Essa afirmação pode ser aclarada com um exemplo. Suponhamos que o Banco Central empregue, em deter­minadas intervenções em mercado, uma modalidade de contrato cuja legalidade é publicamente contestada (por exemplo, mediante procedimento instaurado por órgão de controle externo). A depender do grau de incerteza entre os agentes de mercado, pode-se cogitar que as contrapartes do Banco Central passem a demandar remunerações maiores, para fazer face ao risco legal de que os negócios sejam anulados, o que redunda em maior dispêndio de recursos públicos. Seria concebível, inclusive, que os agentes econômicos evitassem contratar com a autoridade monetária, com a consequência de que o instrumento negocial em apreço ver-se-ia despido da capacidade de influenciar as variáveis econômicas no sentido almejado. Percebem-se facilmente, nesse exemplo, os efeitos danosos que a insegurança jurídica pode acarretar para a boa condução da política econômica.

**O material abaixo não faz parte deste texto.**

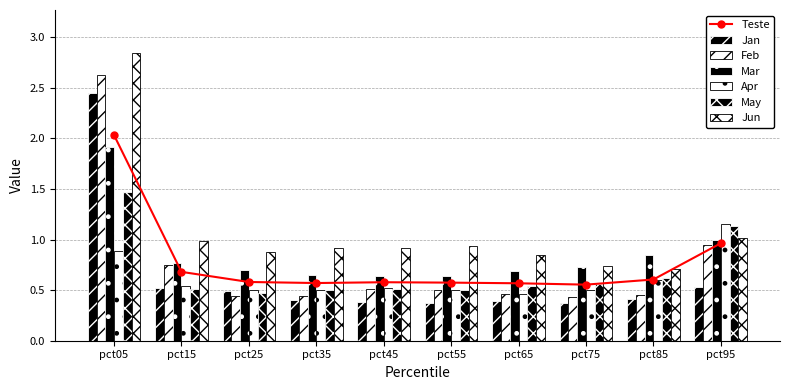

Between pct85 and pct25, which is larger?

pct25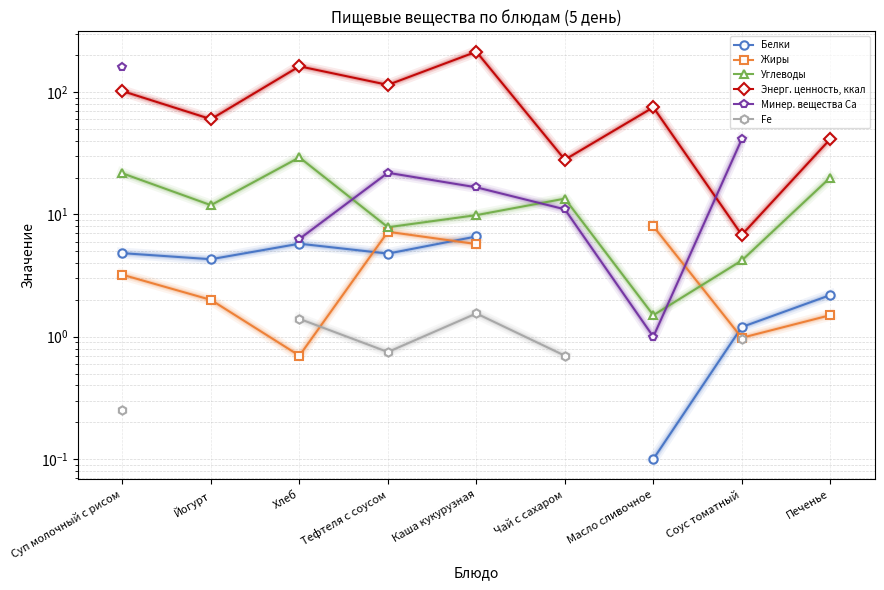

What is the average value of the Углеводы series?

13.3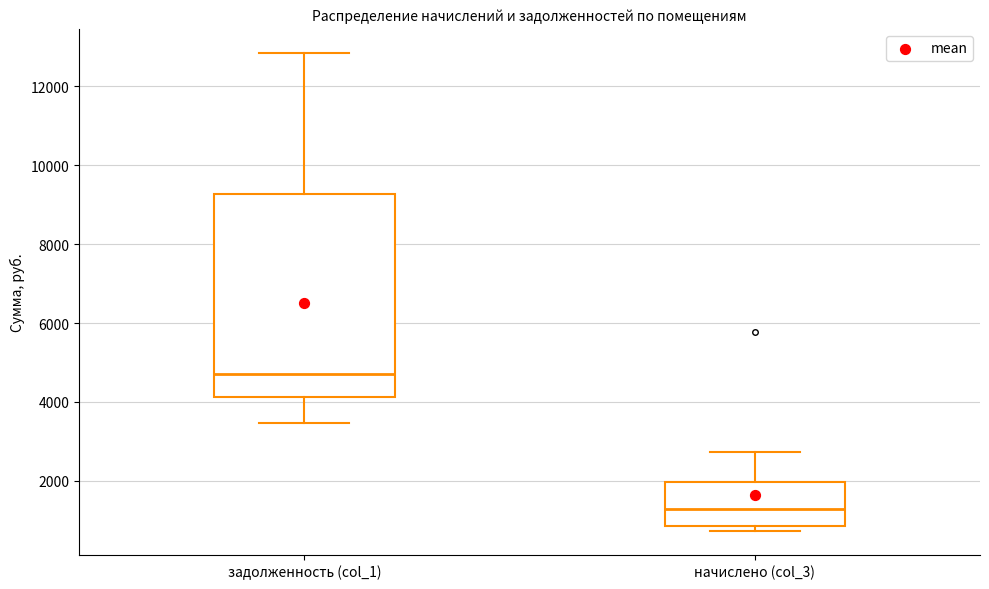

Reading left to right, read every box against the y-axis: the position of its median line, the range the box covers, and the ends of its whiskers. The values are not printed on the chart, so give them approximately, as read against the axis.

задолженность (col_1): median 4800, box 4200 to 9200, whiskers 3400 to 12800
начислено (col_3): median 1200, box 800 to 2000, whiskers 800 (just below the box's lower edge) to 2800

Situação semelhante pode ocorrer com a edição de normas pelo Banco Central, a exemplo de regras prudenciais dirigidas às instituições integrantes do sistema financeiro. Dúvidas a respeito da conformidade de tais normas à Constituição e às leis podem levar seus destinatários a questioná-las administrativa ou judicialmente ou, talvez, simplesmente descumpri-las. Esses percalços, a par de reduzirem a eficácia das normas impugnadas, com possíveis riscos para a solidez do sistema financeiro, conduzem a desnecessários dispêndios de recursos, relacionados à instauração de processos administrativos punitivos e à judicialização de conflitos.

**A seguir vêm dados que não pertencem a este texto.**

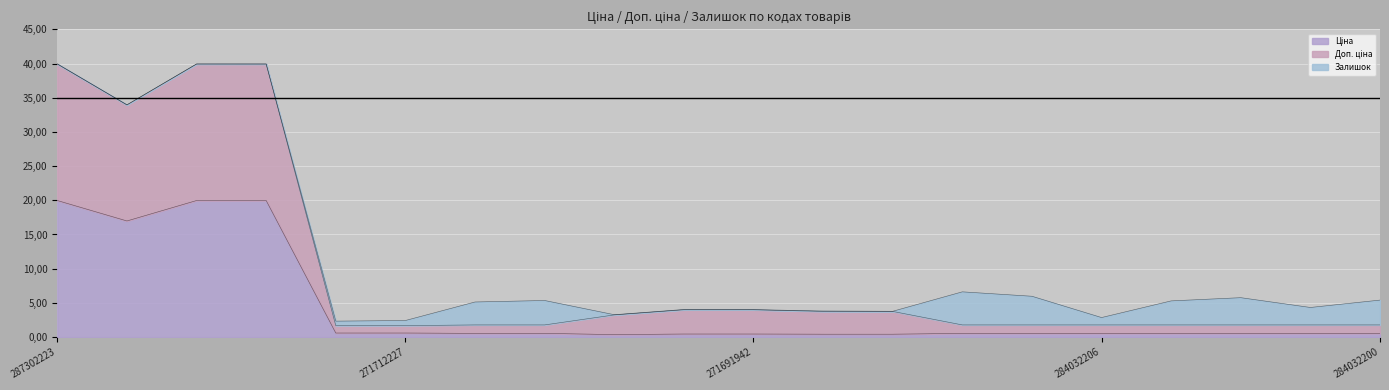

What is the spread (max minus min) of values at 284032203?

1.2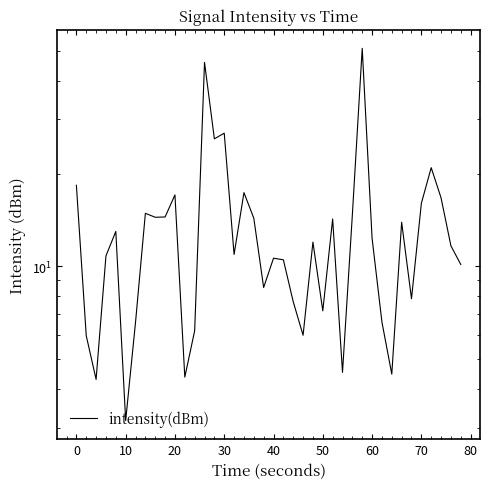

How many values are below 11?

19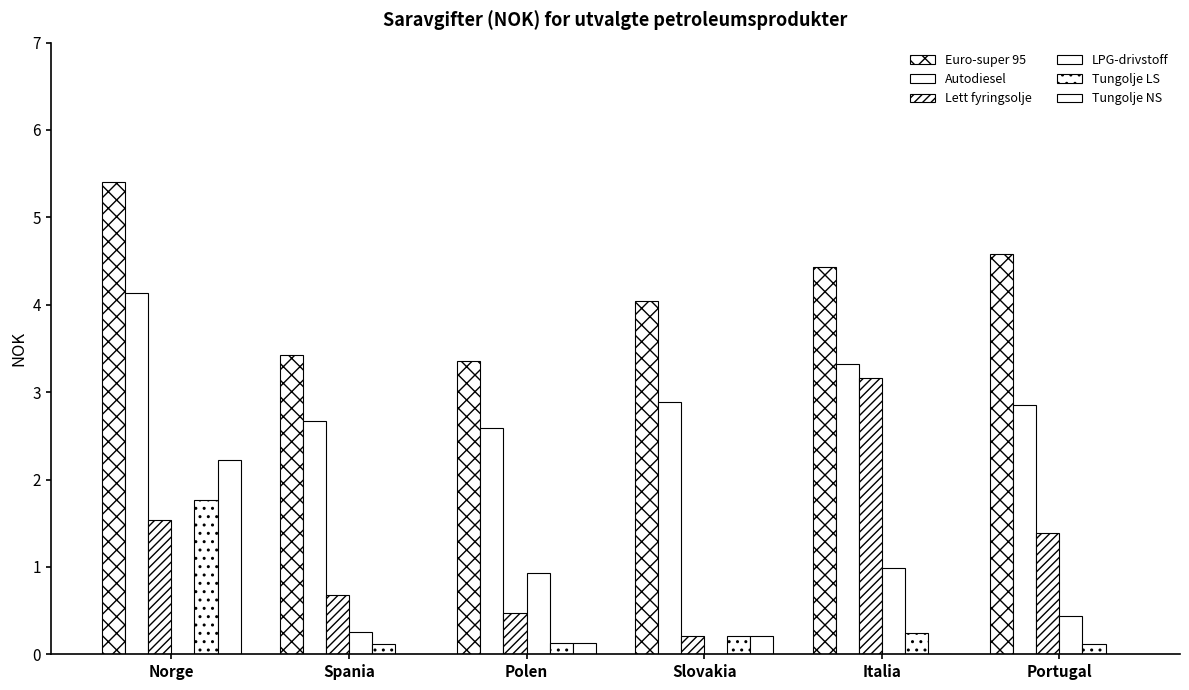

Does the chart contain stacked bars?

No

Correndo o risco de enfastiar o leitor, permitimo-nos apresentar mais um exemplo da relevância da segurança jurídica para a atuação do supervisor do sistema financeiro. As sanções cominadas pela entidade supervisora, após regular transcurso de processo administrativo, devem ser efetivamente impostas aos infratores, pois, do contrário, ver-se-ia diminuída a eficiência da atividade de fiscalização. Afinal de contas, se os agentes econômicos supõem que as penalidades fixadas pelo Banco Central não serão de fato aplicadas – é dizer, se confiam na impunidade –, surge para alguns deles o estímulo para descumprir as normas dirigidas ao sistema financeiro. É patente, assim, que deve haver segurança jurídica não apenas quanto à possibilidade de sancionar quem viole determinados preceitos administrativos, mas também a respeito da efetiva imposição de penalidades, com os consequentes aumento do estímulo ao cumprimento das normas postas pelo Banco Central e redução dos dispêndios com a instauração de procedimentos administrativos punitivos.

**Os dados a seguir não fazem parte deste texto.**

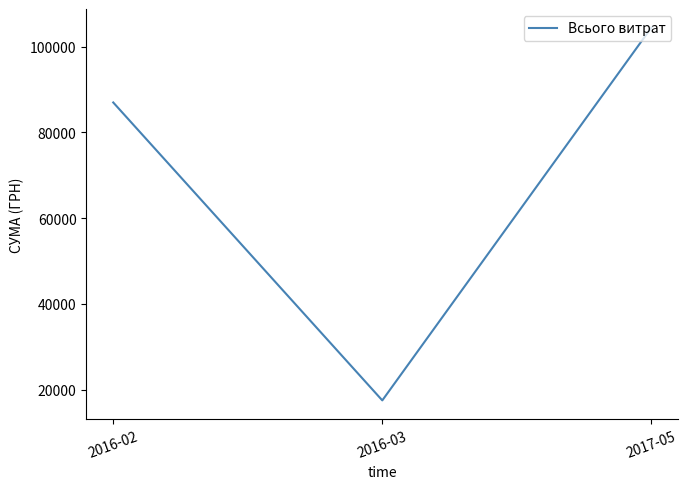

At which category does the chart reach its minimum across all series?

2016-03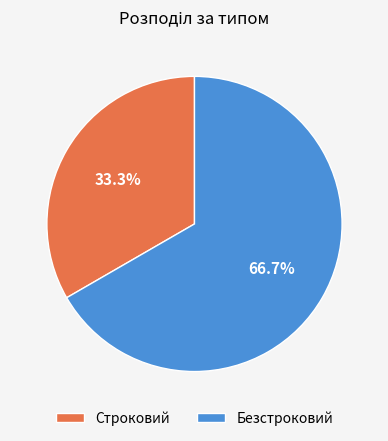

Which category has the biggest portion of the pie?

Безстроковий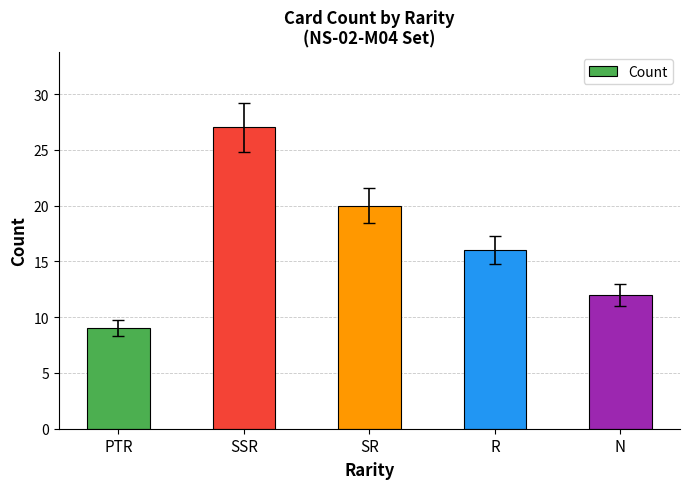

What is the minimum value shown in the chart?

9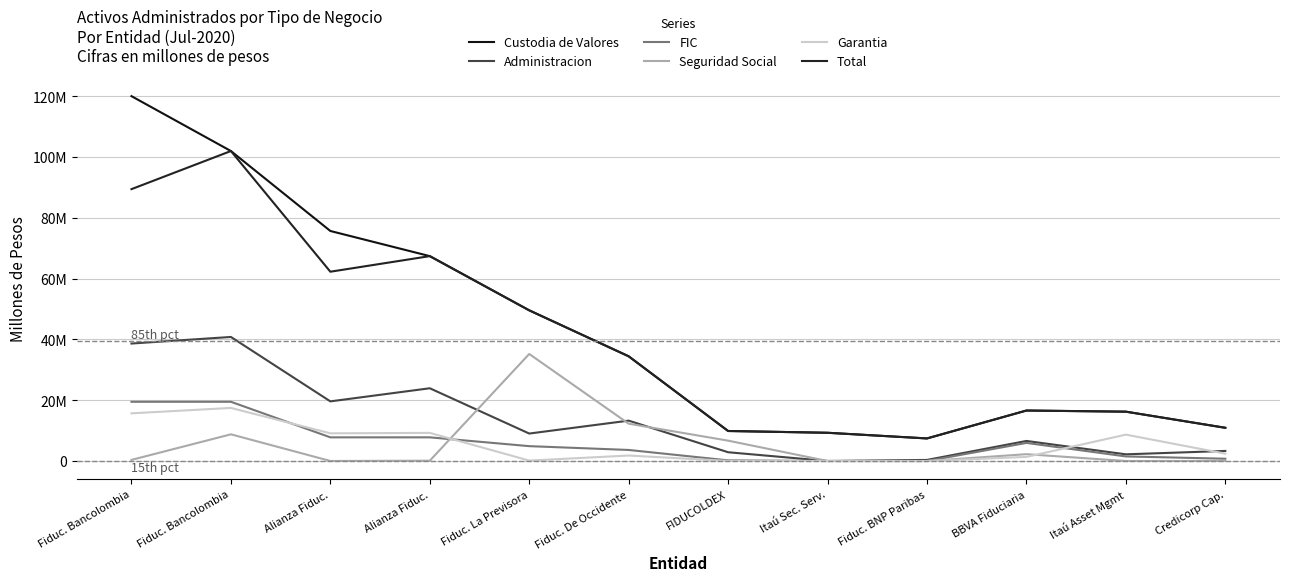

The FIC series shows 19474448.1 at Fiduc. Bancolombia. True or false?

True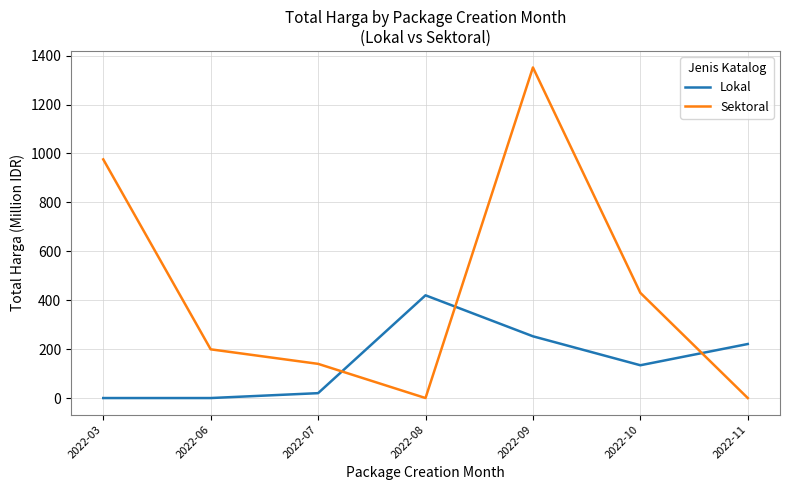

How many series are shown in this chart?

2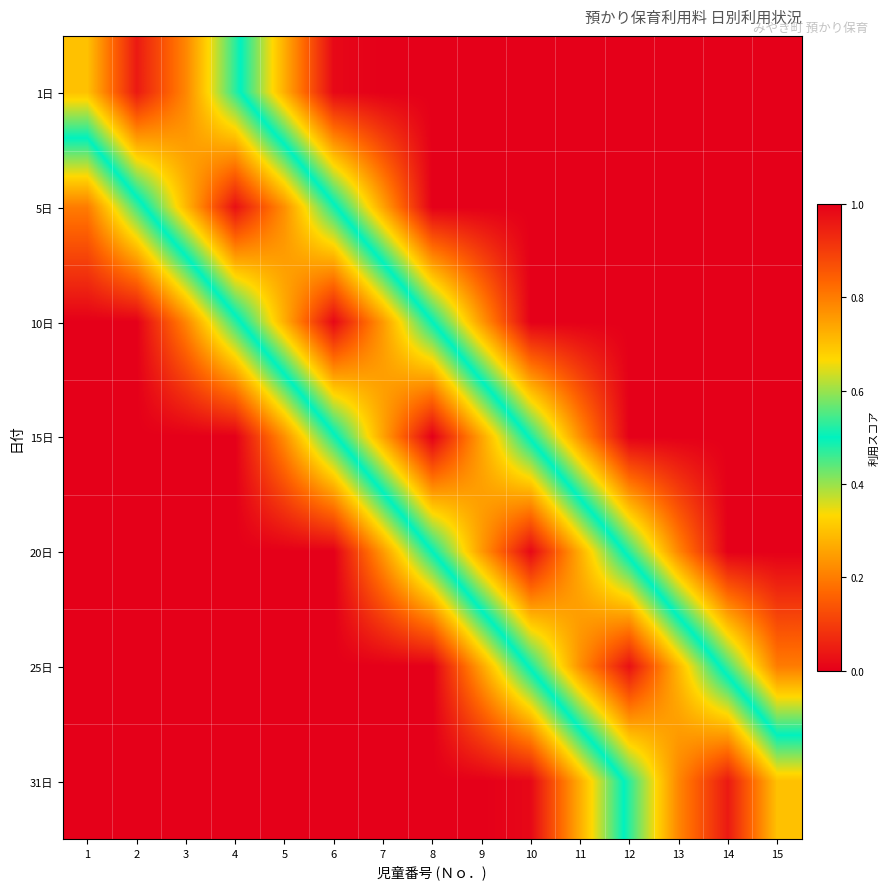

At how many categories does at least one series exceed 0?

15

Não temos dúvidas de que a problemática a que fazemos referência merece estudos mais aprofundados. Contudo, diante dos propósitos do presente documento, limitamo-nos a dedicar estas breves linhas para frisar que a segurança jurídica dos atos do Banco Central, nos seus papéis de regulação, supervisão e intervenção na ordem econômica, justifica-se, primeiramente, por consistir em imperativo republicano de respeito aos direitos individuais e, ademais, por aumentar a racionalidade e a eficiência da atuação da autoridade monetária. Segurança jurídica não se confunde, portanto, com o mero controle de riscos legais. Riscos podem ser tolerados em maior ou menor medida, a depender de suas dimensões e do apetite de cada indivíduo para tolerar as consequências de eventos futuros e incertos. Com a legalidade, entretanto, não se pode transigir. Trata-se de princípio fundamental do Estado de Direito e pressuposto inarredável da atividade administrativa racional.



[1] O excerto provém de CANOTILHO, J. J. Gomes.  Direito Constitucional e Teoria da Constituição.  2ª ed. Coimbra: Almedina, 1998. p. 250.